• **Task inputs**:
—————

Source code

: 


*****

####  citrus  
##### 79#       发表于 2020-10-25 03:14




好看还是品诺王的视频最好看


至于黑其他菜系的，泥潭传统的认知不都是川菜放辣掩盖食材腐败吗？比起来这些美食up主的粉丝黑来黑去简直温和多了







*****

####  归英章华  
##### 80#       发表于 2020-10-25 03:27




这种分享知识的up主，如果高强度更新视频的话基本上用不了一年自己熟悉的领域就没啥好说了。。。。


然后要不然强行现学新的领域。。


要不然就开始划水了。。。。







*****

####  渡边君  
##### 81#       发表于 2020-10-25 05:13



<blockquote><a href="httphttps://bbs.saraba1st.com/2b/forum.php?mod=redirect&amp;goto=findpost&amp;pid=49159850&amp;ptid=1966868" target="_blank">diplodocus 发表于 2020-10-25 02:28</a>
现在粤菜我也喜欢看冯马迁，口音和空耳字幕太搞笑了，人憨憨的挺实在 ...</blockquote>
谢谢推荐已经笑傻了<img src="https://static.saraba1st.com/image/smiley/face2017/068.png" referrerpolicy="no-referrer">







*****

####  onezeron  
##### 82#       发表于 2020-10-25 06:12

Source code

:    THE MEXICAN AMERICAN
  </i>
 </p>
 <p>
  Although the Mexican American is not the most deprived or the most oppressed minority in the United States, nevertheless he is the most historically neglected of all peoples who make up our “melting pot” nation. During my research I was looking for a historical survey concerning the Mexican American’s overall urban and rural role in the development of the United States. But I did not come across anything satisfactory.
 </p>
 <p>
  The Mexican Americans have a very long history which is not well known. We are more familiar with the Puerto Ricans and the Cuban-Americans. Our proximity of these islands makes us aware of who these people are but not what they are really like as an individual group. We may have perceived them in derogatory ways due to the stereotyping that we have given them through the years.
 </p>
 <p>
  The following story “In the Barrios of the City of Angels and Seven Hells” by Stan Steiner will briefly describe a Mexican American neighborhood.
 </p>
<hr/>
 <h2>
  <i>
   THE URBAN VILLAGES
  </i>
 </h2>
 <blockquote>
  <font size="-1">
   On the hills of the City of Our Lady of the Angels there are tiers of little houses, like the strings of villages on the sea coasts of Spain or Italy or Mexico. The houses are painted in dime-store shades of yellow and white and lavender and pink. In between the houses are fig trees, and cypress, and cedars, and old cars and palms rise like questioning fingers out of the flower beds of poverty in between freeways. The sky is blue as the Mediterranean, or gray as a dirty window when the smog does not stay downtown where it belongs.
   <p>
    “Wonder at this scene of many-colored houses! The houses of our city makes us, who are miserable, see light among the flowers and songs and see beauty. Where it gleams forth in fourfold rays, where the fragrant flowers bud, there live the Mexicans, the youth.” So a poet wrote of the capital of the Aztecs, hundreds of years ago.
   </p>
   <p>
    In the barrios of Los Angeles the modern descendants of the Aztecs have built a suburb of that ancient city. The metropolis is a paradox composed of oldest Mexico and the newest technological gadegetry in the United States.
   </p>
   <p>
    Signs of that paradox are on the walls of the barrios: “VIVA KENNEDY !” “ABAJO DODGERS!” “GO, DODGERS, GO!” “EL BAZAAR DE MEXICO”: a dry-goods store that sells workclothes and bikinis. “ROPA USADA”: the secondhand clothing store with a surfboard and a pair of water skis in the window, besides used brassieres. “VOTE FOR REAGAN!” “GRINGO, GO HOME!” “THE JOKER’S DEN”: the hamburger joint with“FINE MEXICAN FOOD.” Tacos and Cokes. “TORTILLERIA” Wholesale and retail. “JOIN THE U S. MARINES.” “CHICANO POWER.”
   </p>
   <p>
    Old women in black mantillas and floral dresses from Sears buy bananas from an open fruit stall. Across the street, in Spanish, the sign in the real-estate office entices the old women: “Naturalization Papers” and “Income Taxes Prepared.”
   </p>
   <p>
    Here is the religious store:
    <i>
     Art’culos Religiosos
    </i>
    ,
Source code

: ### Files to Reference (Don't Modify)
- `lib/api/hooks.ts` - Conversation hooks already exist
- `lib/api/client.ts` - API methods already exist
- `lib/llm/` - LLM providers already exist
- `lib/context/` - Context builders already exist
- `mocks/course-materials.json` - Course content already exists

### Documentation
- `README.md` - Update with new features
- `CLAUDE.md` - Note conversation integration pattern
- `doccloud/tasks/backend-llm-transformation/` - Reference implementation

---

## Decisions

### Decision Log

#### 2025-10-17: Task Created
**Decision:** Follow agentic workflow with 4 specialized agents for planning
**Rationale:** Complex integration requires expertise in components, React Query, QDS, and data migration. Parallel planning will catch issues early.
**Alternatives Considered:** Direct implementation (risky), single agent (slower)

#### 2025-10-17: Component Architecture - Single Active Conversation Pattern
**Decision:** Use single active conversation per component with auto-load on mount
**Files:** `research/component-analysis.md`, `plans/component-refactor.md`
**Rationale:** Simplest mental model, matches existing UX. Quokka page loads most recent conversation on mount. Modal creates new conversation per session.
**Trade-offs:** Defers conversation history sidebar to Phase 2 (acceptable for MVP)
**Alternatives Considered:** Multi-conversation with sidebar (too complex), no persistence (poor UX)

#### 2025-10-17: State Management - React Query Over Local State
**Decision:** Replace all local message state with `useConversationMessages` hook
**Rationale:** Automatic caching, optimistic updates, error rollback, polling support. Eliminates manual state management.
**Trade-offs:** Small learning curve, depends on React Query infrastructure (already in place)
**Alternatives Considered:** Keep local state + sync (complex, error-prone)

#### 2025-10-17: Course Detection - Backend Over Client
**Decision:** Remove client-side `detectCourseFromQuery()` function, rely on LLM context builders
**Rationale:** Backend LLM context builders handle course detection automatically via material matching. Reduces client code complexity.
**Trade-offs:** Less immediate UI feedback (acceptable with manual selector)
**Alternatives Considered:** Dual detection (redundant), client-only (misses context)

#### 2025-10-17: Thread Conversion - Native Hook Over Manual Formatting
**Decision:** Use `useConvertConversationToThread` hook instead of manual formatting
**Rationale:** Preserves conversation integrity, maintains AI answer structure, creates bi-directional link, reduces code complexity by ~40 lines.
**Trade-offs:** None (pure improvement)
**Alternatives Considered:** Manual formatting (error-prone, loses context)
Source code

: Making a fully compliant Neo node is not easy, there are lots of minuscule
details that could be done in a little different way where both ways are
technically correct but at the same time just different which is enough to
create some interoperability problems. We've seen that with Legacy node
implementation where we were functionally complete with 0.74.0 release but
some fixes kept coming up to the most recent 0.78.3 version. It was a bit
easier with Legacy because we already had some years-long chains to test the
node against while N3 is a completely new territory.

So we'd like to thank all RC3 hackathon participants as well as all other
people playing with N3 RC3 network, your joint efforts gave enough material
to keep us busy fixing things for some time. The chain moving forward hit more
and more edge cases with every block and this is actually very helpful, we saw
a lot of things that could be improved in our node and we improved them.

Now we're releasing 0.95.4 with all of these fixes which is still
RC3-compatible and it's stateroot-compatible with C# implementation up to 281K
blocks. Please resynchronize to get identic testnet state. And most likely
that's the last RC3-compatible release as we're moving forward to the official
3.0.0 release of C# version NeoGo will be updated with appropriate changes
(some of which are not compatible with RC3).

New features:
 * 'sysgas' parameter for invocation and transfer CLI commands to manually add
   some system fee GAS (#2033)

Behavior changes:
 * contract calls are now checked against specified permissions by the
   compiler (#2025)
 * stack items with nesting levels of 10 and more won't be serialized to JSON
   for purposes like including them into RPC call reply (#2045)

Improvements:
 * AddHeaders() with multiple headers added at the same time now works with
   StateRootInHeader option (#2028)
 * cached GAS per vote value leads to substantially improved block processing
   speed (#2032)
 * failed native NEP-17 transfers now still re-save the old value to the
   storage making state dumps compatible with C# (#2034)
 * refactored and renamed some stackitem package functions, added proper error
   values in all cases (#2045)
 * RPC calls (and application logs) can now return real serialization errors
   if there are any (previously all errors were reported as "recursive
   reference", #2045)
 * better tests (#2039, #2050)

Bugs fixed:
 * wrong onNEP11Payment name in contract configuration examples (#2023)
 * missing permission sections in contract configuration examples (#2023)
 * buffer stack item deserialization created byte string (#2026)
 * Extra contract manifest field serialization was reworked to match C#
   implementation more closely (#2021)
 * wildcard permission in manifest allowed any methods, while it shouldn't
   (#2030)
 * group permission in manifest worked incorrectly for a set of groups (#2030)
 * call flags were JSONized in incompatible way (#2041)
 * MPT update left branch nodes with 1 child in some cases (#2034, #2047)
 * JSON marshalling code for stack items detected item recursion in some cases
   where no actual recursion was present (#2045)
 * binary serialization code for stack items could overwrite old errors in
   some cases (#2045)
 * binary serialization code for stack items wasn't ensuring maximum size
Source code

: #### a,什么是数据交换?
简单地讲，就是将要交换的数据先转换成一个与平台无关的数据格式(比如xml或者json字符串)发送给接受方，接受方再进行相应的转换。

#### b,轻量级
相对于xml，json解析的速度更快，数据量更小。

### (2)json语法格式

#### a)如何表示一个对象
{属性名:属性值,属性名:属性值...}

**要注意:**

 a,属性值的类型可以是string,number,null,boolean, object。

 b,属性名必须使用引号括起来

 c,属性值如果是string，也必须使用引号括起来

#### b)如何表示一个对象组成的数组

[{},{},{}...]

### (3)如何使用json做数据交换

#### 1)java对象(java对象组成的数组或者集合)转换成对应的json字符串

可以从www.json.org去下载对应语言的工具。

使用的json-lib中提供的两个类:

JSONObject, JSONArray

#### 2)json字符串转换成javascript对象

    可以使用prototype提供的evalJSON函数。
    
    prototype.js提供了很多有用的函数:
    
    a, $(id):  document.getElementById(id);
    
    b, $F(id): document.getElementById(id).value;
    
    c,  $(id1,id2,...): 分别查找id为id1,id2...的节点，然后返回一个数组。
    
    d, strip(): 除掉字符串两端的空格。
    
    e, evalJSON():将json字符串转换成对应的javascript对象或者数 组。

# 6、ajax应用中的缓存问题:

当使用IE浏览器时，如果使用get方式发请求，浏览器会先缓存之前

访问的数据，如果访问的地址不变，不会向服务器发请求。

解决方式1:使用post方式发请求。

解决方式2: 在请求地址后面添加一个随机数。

—————

Arrange the lines from the one containing "当使用IE浏览器时，如果使用get方式发请求，浏览器会先缓存之前" through the end of the rows, inclusive, as a Markdown table with the columns n and Line. Number each line and leave out the blank ones.

• **Solved problem**:
| n | Line |
|---|---|
| 1 | 当使用IE浏览器时，如果使用get方式发请求，浏览器会先缓存之前 |
| 2 | 访问的数据，如果访问的地址不变，不会向服务器发请求。 |
| 3 | 解决方式1:使用post方式发请求。 |
| 4 | 解决方式2: 在请求地址后面添加一个随机数。 |